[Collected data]
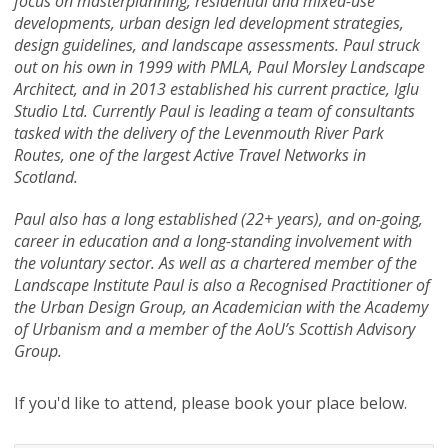
focus on masterplanning, residential and mixed-use
developments, urban design led development strategies,
design guidelines, and landscape assessments. Paul struck
out on his own in 1999 with PMLA, Paul Morsley Landscape
Architect, and in 2013 established his current practice, Iglu
Studio Ltd. Currently Paul is leading a team of consultants
tasked with the delivery of the Levenmouth River Park
Routes, one of the largest Active Travel Networks in
Scotland.
Paul also has a long established (22+ years), and on-going,
career in education and a long-standing involvement with
the voluntary sector. As well as a chartered member of the
Landscape Institute Paul is also a Recognised Practitioner of
the Urban Design Group, an Academician with the Academy
of Urbanism and a member of the AoU’s Scottish Advisory
Group.
If you'd like to attend, please book your place below.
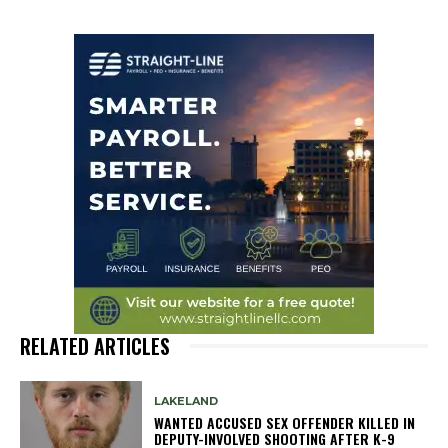
RELATED ARTICLES
LAKELAND
WANTED ACCUSED SEX OFFENDER KILLED IN
DEPUTY-INVOLVED SHOOTING AFTER K-9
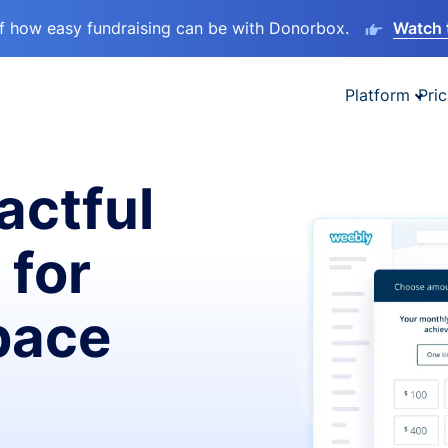
lf how easy fundraising can be with Donorbox.
Watch 
Platform
Pric
actful
 for
pace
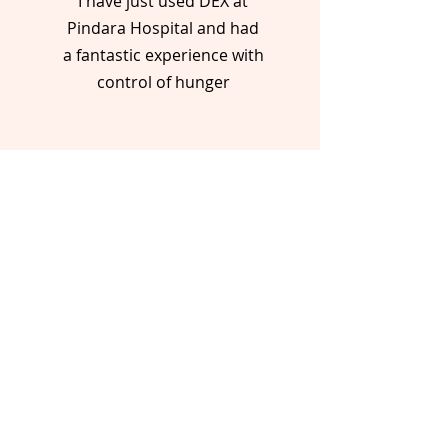
I have just used DEX at
Pindara Hospital and had
a fantastic experience with
control of hunger
- Mark, Patient
For wholesale & enquiries:
office@dex.com.au
1300 152 262
Follow us on:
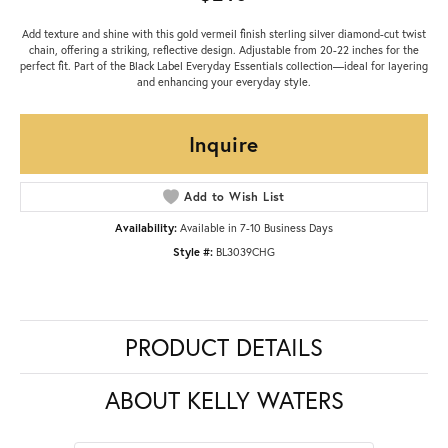
Add texture and shine with this gold vermeil finish sterling silver diamond-cut twist
chain, offering a striking, reflective design. Adjustable from 20-22 inches for the
perfect fit. Part of the Black Label Everyday Essentials collection—ideal for layering
and enhancing your everyday style.
Inquire
Add to Wish List
Availability:
Available in 7-10 Business Days
Style #:
BL3039CHG
PRODUCT DETAILS
ABOUT KELLY WATERS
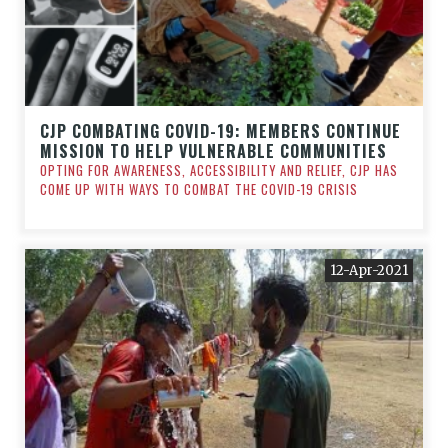
CJP COMBATING COVID-19: MEMBERS CONTINUE
MISSION TO HELP VULNERABLE COMMUNITIES
OPTING FOR AWARENESS, ACCESSIBILITY AND RELIEF, CJP HAS
COME UP WITH WAYS TO COMBAT THE COVID-19 CRISIS
12-Apr-2021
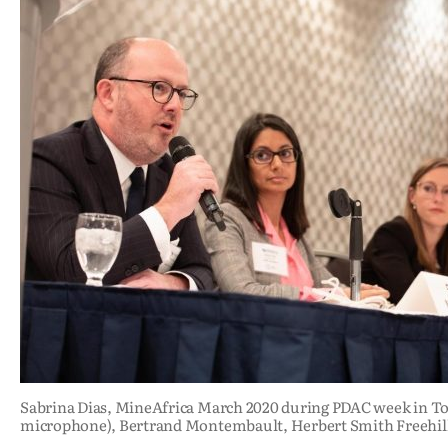
Sabrina Dias, MineAfrica March 2020 during PDAC week in T
microphone), Bertrand Montembault, Herbert Smith Freehil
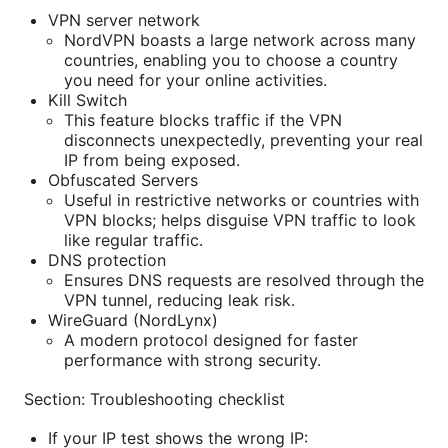
VPN server network
NordVPN boasts a large network across many
countries, enabling you to choose a country
you need for your online activities.
Kill Switch
This feature blocks traffic if the VPN
disconnects unexpectedly, preventing your real
IP from being exposed.
Obfuscated Servers
Useful in restrictive networks or countries with
VPN blocks; helps disguise VPN traffic to look
like regular traffic.
DNS protection
Ensures DNS requests are resolved through the
VPN tunnel, reducing leak risk.
WireGuard (NordLynx)
A modern protocol designed for faster
performance with strong security.
Section: Troubleshooting checklist
If your IP test shows the wrong IP:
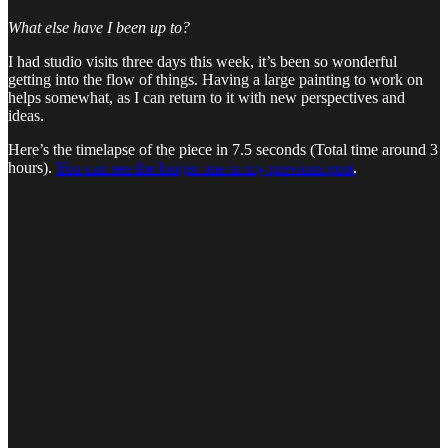
What else have I been up to?
I had studio visits three days this week, it’s been so wonderful
getting into the flow of things. Having a large painting to work on
helps somewhat, as I can return to it with new perspectives and
ideas.
Here’s the timelapse of the piece in 7.5 seconds (Total time around 3
hours).
You can see the longer one in my previous post
.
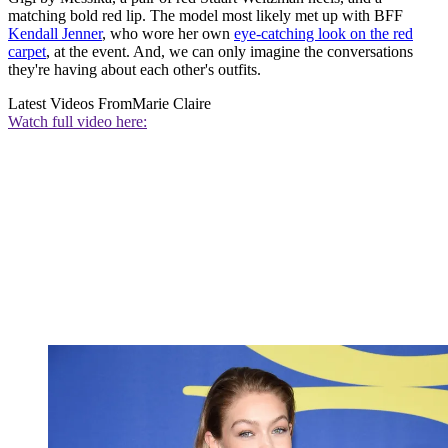
matching bold red lip. The model most likely met up with BFF
Kendall Jenner
, who wore her own
eye-catching look on the red
carpet
, at the event. And, we can only imagine the conversations
they're having about each other's outfits.
Latest Videos From
Marie Claire
Watch full video here:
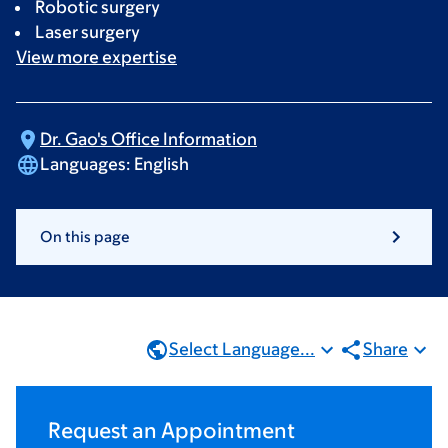
Robotic surgery
Laser surgery
View more
expertise
Dr. Gao's Office
Information
Languages:
English
On this page
Select Language...
Share
Request an Appointment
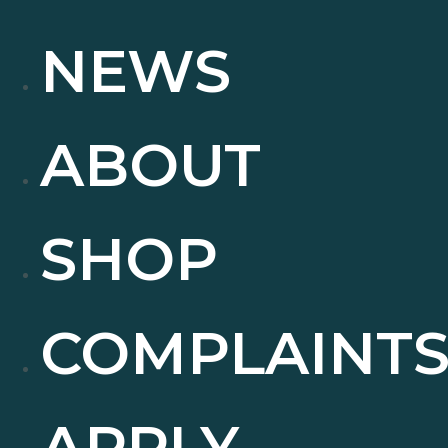
NEWS
ABOUT
SHOP
COMPLAINT
APPLY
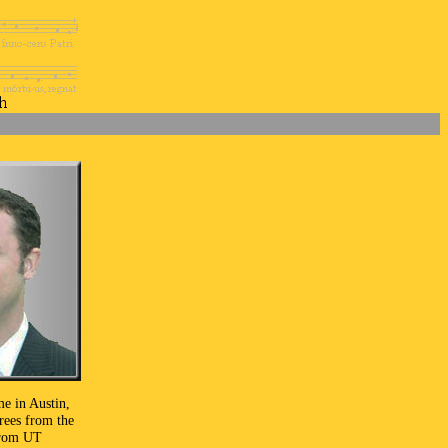
me in Austin,
rees from the
from UT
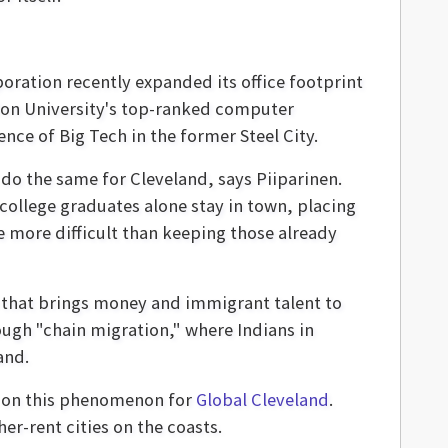
poration recently expanded its office footprint
llon University's top-ranked computer
nce of Big Tech in the former Steel City.
do the same for Cleveland, says Piiparinen.
college graduates alone stay in town, placing
e more difficult than keeping those already
e that brings money and immigrant talent to
rough "chain migration," where Indians in
and.
rt on this phenomenon for
Global Cleveland
.
er-rent cities on the coasts.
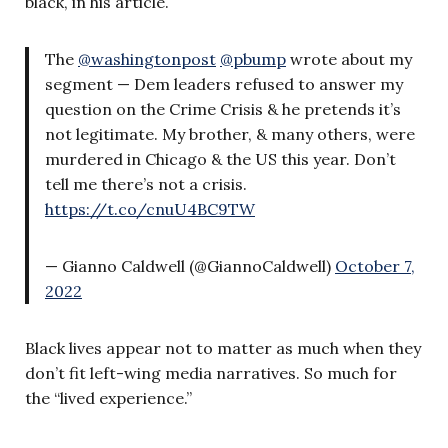
black, in his article.
The
@washingtonpost
@pbump
wrote about my
segment — Dem leaders refused to answer my
question on the Crime Crisis & he pretends it’s
not legitimate. My brother, & many others, were
murdered in Chicago & the US this year. Don’t
tell me there’s not a crisis.
https://t.co/cnuU4BC9TW
— Gianno Caldwell (@GiannoCaldwell)
October 7,
2022
Black lives appear not to matter as much when they
don’t fit left-wing media narratives. So much for
the “lived experience.”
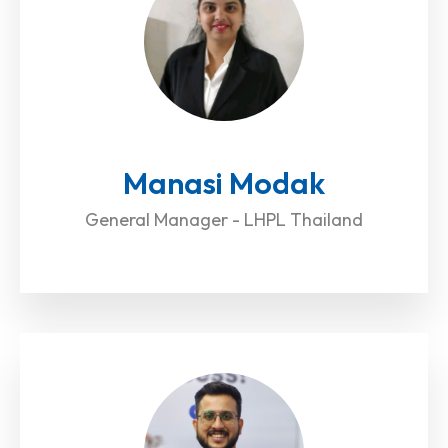
Manasi Modak
General Manager - LHPL Thailand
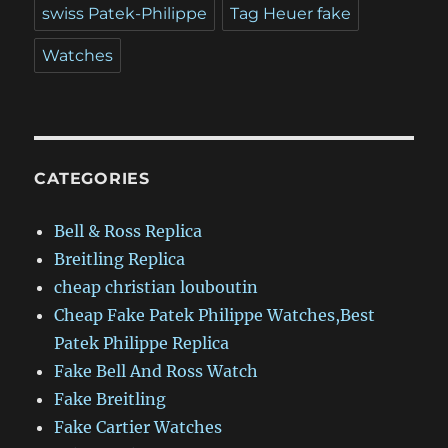
swiss Patek-Philippe
Tag Heuer fake
Watches
CATEGORIES
Bell & Ross Replica
Breitling Replica
cheap christian louboutin
Cheap Fake Patek Philippe Watches,Best
Patek Philippe Replica
Fake Bell And Ross Watch
Fake Breitling
Fake Cartier Watches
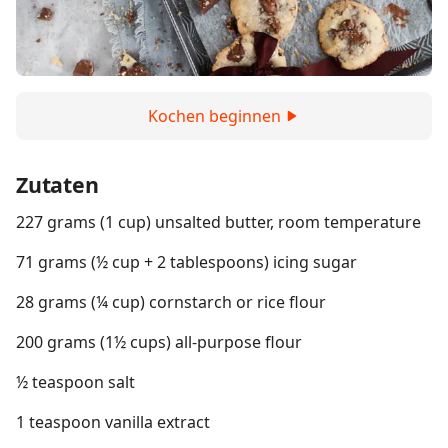
Kochen beginnen
Zutaten
227 grams (1 cup) unsalted butter, room temperature
71 grams (½ cup + 2 tablespoons) icing sugar
28 grams (¼ cup) cornstarch or rice flour
200 grams (1½ cups) all-purpose flour
½ teaspoon salt
1 teaspoon vanilla extract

**Task requirements:** Return, unchanged, every line from the one containing "I have just used DEX at" through the one containing "microphone), Bertrand Montembault, Herbert", both included. Leave the pictures out.

**Reply to the exercise:**
I have just used DEX at
Pindara Hospital and had
a fantastic experience with
control of hunger
- Mark, Patient
For wholesale & enquiries:
office@dex.com.au
1300 152 262
Follow us on:
Add texture and shine with this gold vermeil finish sterling silver diamond-cut twist
chain, offering a striking, reflective design. Adjustable from 20-22 inches for the
perfect fit. Part of the Black Label Everyday Essentials collection—ideal for layering
and enhancing your everyday style.
Inquire
Add to Wish List
Availability:
Available in 7-10 Business Days
Style #:
BL3039CHG
PRODUCT DETAILS
ABOUT KELLY WATERS
CJP COMBATING COVID-19: MEMBERS CONTINUE
MISSION TO HELP VULNERABLE COMMUNITIES
OPTING FOR AWARENESS, ACCESSIBILITY AND RELIEF, CJP HAS
COME UP WITH WAYS TO COMBAT THE COVID-19 CRISIS
12-Apr-2021
Sabrina Dias, MineAfrica March 2020 during PDAC week in T
microphone), Bertrand Montembault, Herbert Smith Freehil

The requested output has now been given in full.